La rivière de Derjavine coule –
Elle emporte avec elle des constellations et des dates,
Invisible et incroyablement profonde -
Et elle na pas besoin de romans ou de palais.
Regardez comme la lune passe par la fenêtre,
Et le lustre dans la pièce joue
Une lumière dorée confortable.
Un peuplier se penche à la fenêtre.
Et les sons quittent la vieille maison.
Et dans le silence, lespace environnant disparaît.
* * *
... des villes innombrables – comme des œufs,
Si vous êtes en avion. La vie ressemble à un jeu,
Je nen comprends pas grand-chose. Les villes
Autour des cathédrales sont un environnement secret,
Où les prières volent. Le train court,
Et lespace vole comme une bande.
Les forêts se précipitent avec leurs nombreuses pattes.

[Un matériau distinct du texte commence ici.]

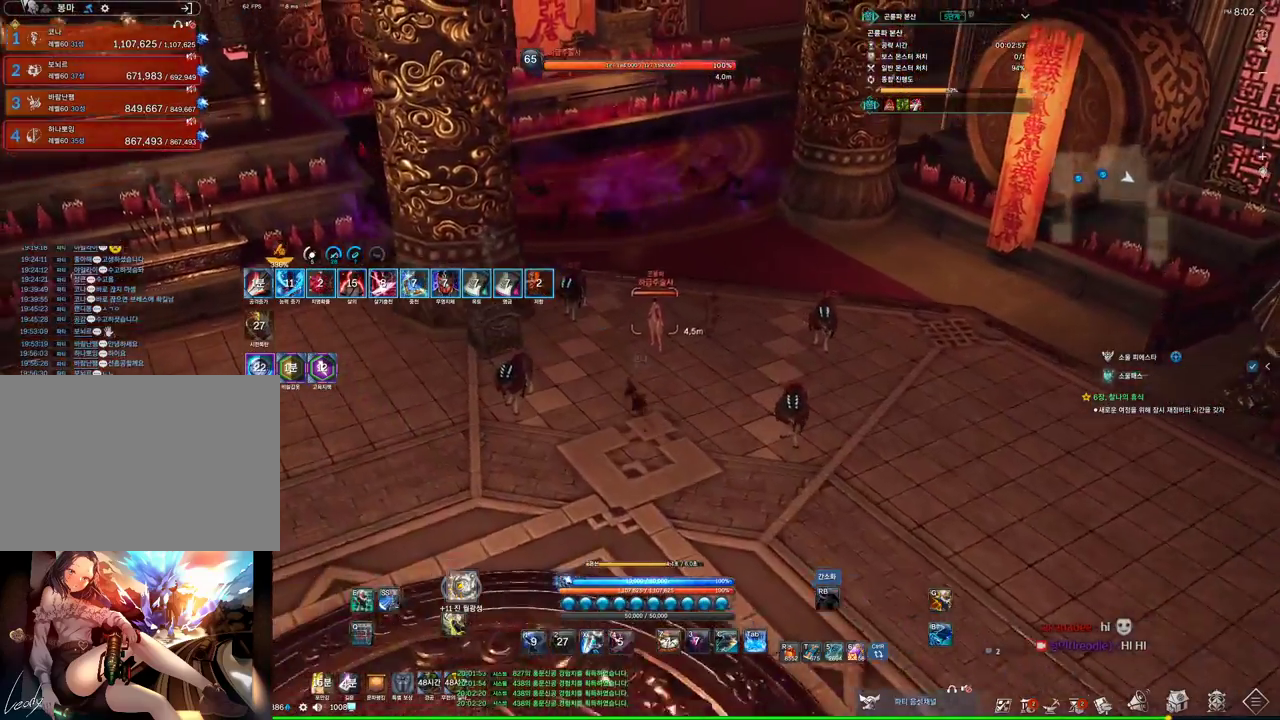
{"keys": [], "mouse": [], "events": [[133, "mouse_right", "up"], [233, "4", "down"], [233, "w", "up"], [433, "4", "up"]]}
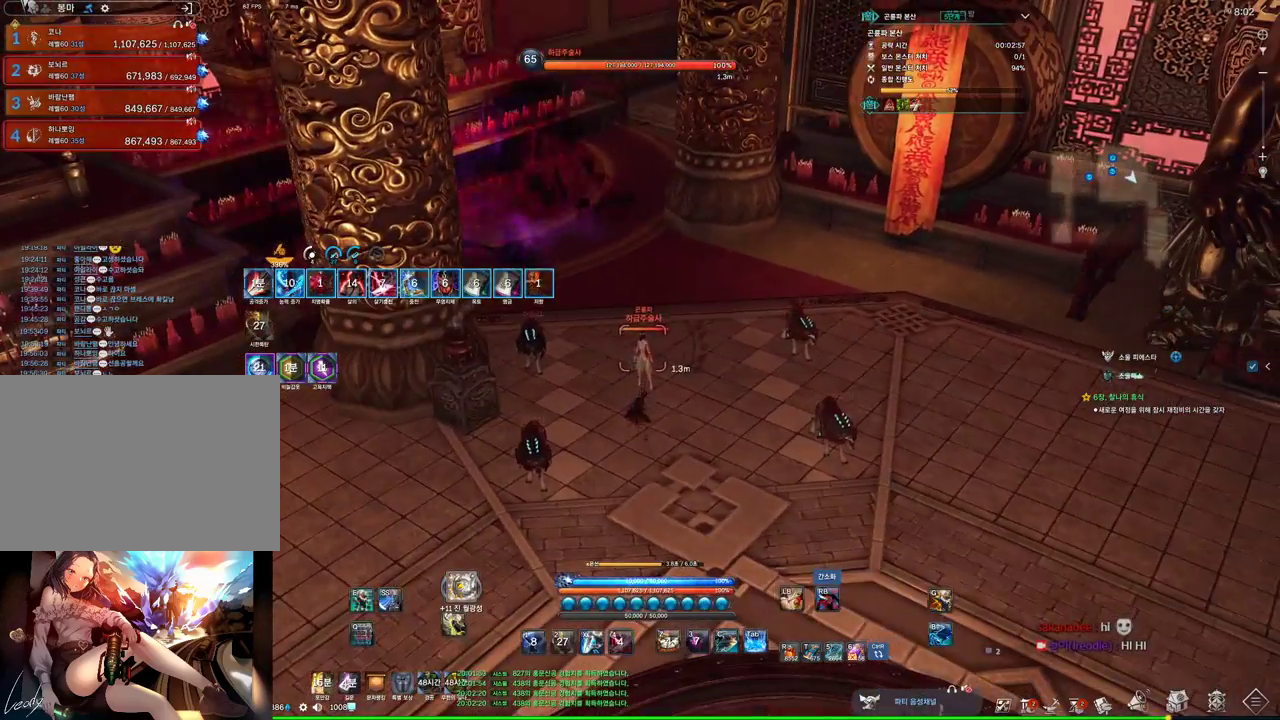
{"keys": [], "mouse": ["right"], "events": [[33, "mouse_right", "down"], [166, "4", "down"], [166, "mouse_right", "up"], [400, "4", "up"], [466, "mouse_right", "down"]]}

Les voix de la patrie sont différentes.
Que voulez-vous que nous lisions aujourdhui?
Que voulez-vous dire au ciel, vous, fou divin?
Le train court. Et les colombes volent.
Il ny a aucun chemin pour revenir en arrière.
* * *
Des ermitages, des grottes,
Des moines – des lumières de la foi.
La ruse du brigand est conforme à lespace
Quest-ce qui est devenu un symbole pour la Russie?
Voilà Emelya sur le poêle, comme avant.
Et voici un fou en haillons.
Les arcs de harpe effraient parfois
Nous, les habitants de cette ancienne Russie,
Nous, les barbus et les buveurs acharnés,
Parfois, nous ne donnons rien aux pauvres,
Nous, ceux qui prient avec ferveur dans léglise,
Pour ensuite vivre une vie terrible.
Nous sommes énergiques, puissants sur le plan commercial,
Nous ramassons des champignons dans les forêts.
Liés – pas tant par le sang que par la foi -
Que nous allons vivre une atmosphère surnaturelle,
Après avoir connu le monde terrestre, et fondre dans un rêve.
Cest très conditionnel, bien sûr, cette connexion.